• _Task_
Write all entries out exactly, images excluded.

• _Provided entries_
-*-*-
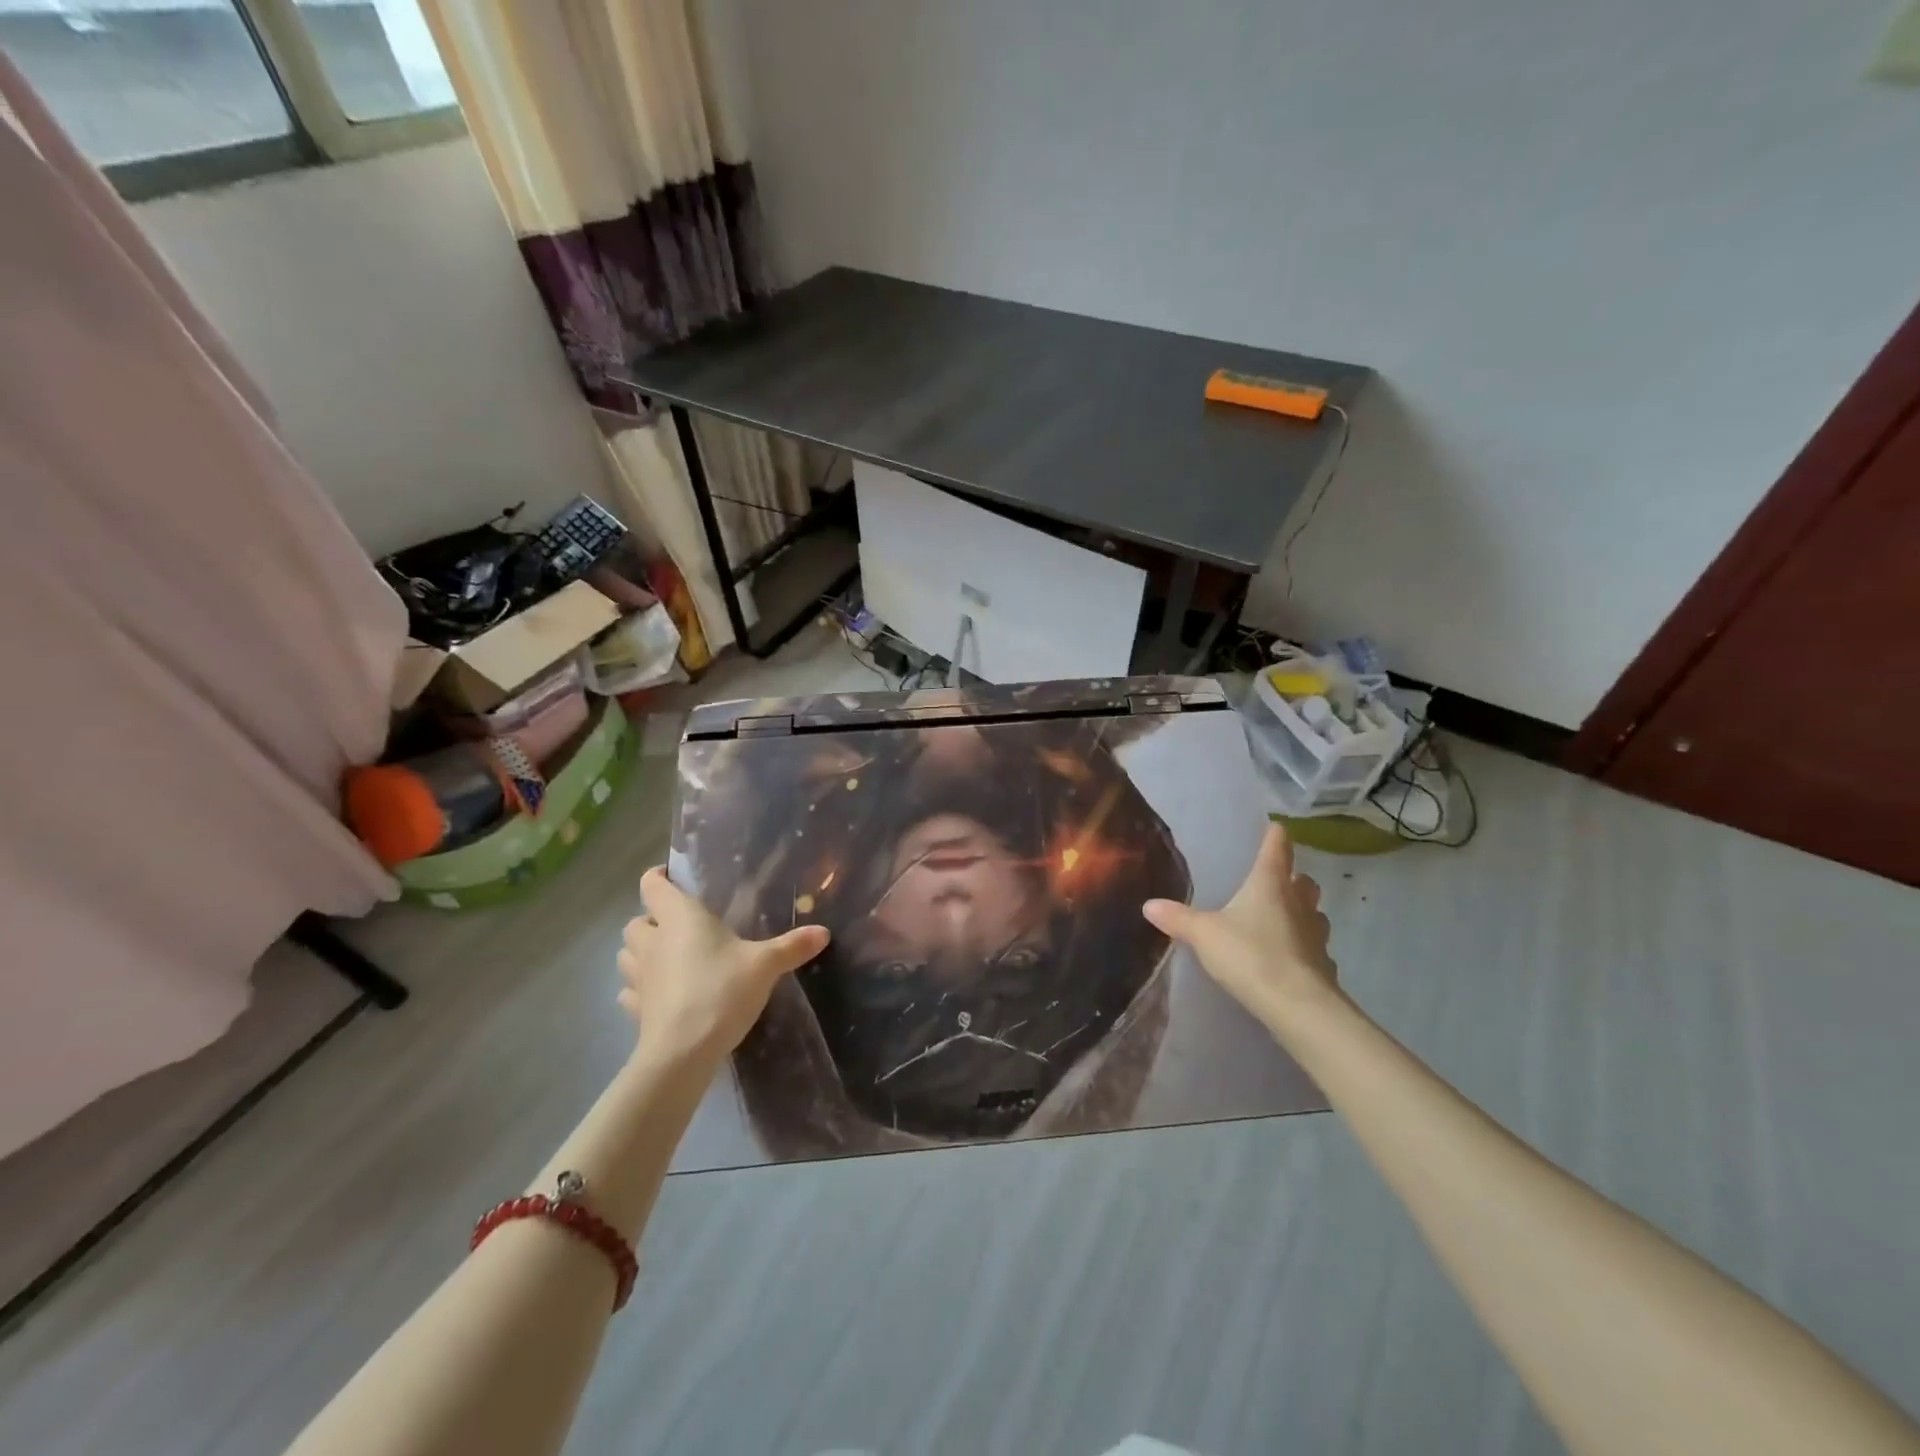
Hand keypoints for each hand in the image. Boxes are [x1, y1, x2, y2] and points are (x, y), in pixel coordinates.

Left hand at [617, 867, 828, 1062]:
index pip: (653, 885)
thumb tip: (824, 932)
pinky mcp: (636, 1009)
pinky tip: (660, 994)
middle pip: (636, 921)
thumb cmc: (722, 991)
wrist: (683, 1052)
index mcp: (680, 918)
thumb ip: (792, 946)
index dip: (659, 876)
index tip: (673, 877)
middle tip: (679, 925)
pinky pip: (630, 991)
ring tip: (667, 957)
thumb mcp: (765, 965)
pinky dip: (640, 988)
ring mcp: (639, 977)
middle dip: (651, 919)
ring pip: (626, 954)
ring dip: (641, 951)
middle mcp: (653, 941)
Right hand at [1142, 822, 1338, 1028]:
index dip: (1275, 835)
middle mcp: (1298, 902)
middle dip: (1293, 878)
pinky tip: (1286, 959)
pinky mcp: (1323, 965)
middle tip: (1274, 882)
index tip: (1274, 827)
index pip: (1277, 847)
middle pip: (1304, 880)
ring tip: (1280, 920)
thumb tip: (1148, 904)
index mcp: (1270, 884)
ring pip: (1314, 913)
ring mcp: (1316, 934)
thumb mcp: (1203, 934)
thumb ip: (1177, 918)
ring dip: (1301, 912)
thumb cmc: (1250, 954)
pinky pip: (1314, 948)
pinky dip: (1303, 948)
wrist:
-*-*-
• _Task output_
Hand keypoints for each hand in the image. Boxes are [x1, y1, x2, y2] and points are (x, y), in pixel coordinates.

Left hand at [617, 867, 828, 1062]:
index pip: (653, 885)
thumb tip: (824, 932)
pinky mcp: (636, 1009)
pinky tip: (660, 994)
middle pip: (636, 921)
thumb cmc: (722, 991)
wrist: (683, 1052)
index mcp: (680, 918)
thumb ip: (792, 946)
index dip: (659, 876)
index tip: (673, 877)
middle tip: (679, 925)
pinky pip: (630, 991)
ring tip: (667, 957)
thumb mcp: (765, 965)
pinky dip: (640, 988)
ring mcp: (639, 977)
middle dip: (651, 919)
ring pip: (626, 954)
ring dip: (641, 951)
middle mcp: (653, 941)
Right hand at [1142, 822, 1338, 1028]:
index dip: (1275, 835)
middle mcp: (1298, 902)
middle dip: (1293, 878)
pinky tip: (1286, 959)
pinky mcp: (1323, 965)
middle tip: (1274, 882)
index tip: (1274, 827)
index pip: (1277, 847)
middle pip: (1304, 880)
ring tip: (1280, 920)
thumb tip: (1148, 904)
index mcp: (1270, 884)
ring pip: (1314, 913)
ring mcp: (1316, 934)
thumb mcp: (1203, 934)
thumb ip: (1177, 918)
ring dip: (1301, 912)
thumb cmc: (1250, 954)
pinky pip: (1314, 948)
pinky dip: (1303, 948)
wrist:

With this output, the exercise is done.